**Problem details**
Every line of the data is to be output verbatim.

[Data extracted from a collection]

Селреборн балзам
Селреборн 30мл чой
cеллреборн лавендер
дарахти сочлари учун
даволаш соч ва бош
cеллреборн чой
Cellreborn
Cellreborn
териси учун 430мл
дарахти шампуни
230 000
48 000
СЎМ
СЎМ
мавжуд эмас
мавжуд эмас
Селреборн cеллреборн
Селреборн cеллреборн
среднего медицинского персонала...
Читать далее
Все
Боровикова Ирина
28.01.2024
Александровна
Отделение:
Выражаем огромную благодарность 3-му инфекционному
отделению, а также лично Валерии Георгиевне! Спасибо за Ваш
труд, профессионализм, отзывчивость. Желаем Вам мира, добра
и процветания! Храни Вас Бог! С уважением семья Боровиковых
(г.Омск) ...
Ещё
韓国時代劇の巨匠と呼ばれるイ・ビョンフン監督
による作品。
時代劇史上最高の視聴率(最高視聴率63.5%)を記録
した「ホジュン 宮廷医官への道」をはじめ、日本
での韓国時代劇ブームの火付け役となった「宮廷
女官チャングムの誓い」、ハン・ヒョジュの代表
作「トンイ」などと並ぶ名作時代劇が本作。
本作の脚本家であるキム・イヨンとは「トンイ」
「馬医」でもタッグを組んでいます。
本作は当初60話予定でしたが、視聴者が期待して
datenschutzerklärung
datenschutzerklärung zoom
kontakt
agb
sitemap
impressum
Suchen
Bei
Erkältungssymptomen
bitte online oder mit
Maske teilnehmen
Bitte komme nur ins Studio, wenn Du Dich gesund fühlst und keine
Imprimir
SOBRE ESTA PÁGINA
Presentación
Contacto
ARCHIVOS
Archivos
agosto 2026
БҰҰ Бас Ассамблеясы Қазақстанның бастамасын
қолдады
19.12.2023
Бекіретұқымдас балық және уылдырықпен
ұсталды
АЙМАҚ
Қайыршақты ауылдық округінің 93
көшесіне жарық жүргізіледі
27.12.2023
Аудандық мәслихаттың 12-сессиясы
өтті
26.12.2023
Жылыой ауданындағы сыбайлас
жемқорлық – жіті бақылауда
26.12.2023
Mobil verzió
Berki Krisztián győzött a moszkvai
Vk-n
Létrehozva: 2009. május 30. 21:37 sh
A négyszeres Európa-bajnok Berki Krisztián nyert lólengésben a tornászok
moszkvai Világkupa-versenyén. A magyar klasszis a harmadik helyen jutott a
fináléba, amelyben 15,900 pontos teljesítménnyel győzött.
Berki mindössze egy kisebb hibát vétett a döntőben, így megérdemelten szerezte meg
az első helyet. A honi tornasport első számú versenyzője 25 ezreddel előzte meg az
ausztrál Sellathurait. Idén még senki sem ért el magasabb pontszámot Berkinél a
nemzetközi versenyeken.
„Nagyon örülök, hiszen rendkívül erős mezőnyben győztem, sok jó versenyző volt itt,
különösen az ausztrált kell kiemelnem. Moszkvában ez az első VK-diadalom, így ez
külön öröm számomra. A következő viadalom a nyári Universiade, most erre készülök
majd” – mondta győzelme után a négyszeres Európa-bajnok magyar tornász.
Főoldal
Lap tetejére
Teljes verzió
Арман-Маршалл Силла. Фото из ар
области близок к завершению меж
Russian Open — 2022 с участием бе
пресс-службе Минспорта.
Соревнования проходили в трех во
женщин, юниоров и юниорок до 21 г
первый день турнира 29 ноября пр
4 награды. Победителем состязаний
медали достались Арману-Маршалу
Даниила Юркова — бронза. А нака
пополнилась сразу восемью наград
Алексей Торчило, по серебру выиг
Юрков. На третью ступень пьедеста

**Result of this task**
Селреборн балзам
Селреборн 30мл чой
cеллреборн лавендер
дарахти сочлари учун
даволаш соч ва бош
cеллреборн чой
Cellreborn
Cellreborn
териси учун 430мл
дарахти шампуни
230 000
48 000
СЎМ
СЎМ
мавжуд эмас
мавжуд эмас
Селреборн cеллреборн
Селреборн cеллреборн
среднего медицинского персонала...
Читать далее
Все
Боровикова Ирина
28.01.2024
Александровна
Отделение:
Выражаем огромную благодарность 3-му инфекционному
отделению, а также лично Валерии Георгиевне! Спасибо за Ваш
труд, профессионализм, отзывчивость. Желаем Вам мира, добра
и процветания! Храни Вас Бог! С уважением семья Боровиковых
(г.Омск) ...
Ещё
韓国時代劇の巨匠と呼ばれるイ・ビョンフン監督
による作品。
時代劇史上最高の視聴率(最高視聴率63.5%)を記録
した「ホジュン 宮廷医官への道」をはじめ、日本
での韓国時代劇ブームの火付け役となった「宮廷
女官チャングムの誓い」、ハン・ヒョジュの代表
作「トンイ」などと並ぶ名作時代劇が本作。
本作の脚本家であるキム・イヨンとは「トンイ」
「馬医」でもタッグを組んでいます。
本作は当初60話予定でしたが、視聴者が期待して
datenschutzerklärung
datenschutzerklärung zoom
kontakt
agb
sitemap
impressum
Suchen
Bei
Erkältungssymptomen
bitte online oder mit
Maske teilnehmen
Bitte komme nur ins Studio, wenn Du Dich gesund fühlst und keine
Imprimir
SOBRE ESTA PÁGINA
Presentación
Contacto
ARCHIVOS
Archivos
agosto 2026
БҰҰ Бас Ассамблеясы Қазақстанның бастамасын
қолдады
19.12.2023
Бекіретұқымдас балық және уылдырықпен
ұсталды
АЙМАҚ
Қайыршақты ауылдық округінің 93
көшесіне жарық жүргізіледі
27.12.2023
Аудандық мәслихаттың 12-сессиясы
өтті
26.12.2023
Жылыой ауданындағы сыбайлас
жемқорлық – жіті бақылауда
26.12.2023
Mobil verzió
Berki Krisztián győzött a moszkvai
Vk-n
Létrehozva: 2009. május 30. 21:37 sh
A négyszeres Európa-bajnok Berki Krisztián nyert lólengésben a tornászok
moszkvai Világkupa-versenyén. A magyar klasszis a harmadik helyen jutott a
fináléba, amelyben 15,900 pontos teljesítménnyel győzött.
Berki mindössze egy kisebb hibát vétett a döntőben, így megérdemelten szerezte meg
az első helyet. A honi tornasport első számú versenyzője 25 ezreddel előzte meg az
ausztrál Sellathurait. Idén még senki sem ért el magasabb pontszámot Berkinél a
nemzetközi versenyeken.
„Nagyon örülök, hiszen rendkívül erős mezőnyben győztem, sok jó versenyző volt itt,
különösen az ausztrált kell kiemelnem. Moszkvában ez az első VK-diadalom, így ez
külön öröm számomra. A következő viadalom a nyári Universiade, most erre készülök
majd” – mondta győzelme után a négyszeres Európa-bajnok magyar tornász.
Főoldal
Lap tetejére
Teljes verzió
Арман-Маршалл Силла. Фото из ар
области близок к завершению меж
Russian Open — 2022 с участием бе
пресс-службе Минспорта.
Соревнования проходили в трех во
женщин, юниоров и юниорок до 21 г
первый день турнира 29 ноября пр
4 награды. Победителем состязаний
медали достались Арману-Маршалу
Даниила Юркова — бронза. А нака
пополнилась сразу восемью наград
Алексей Торчило, по серебру выиг
Юрков. На третью ступень пьедеста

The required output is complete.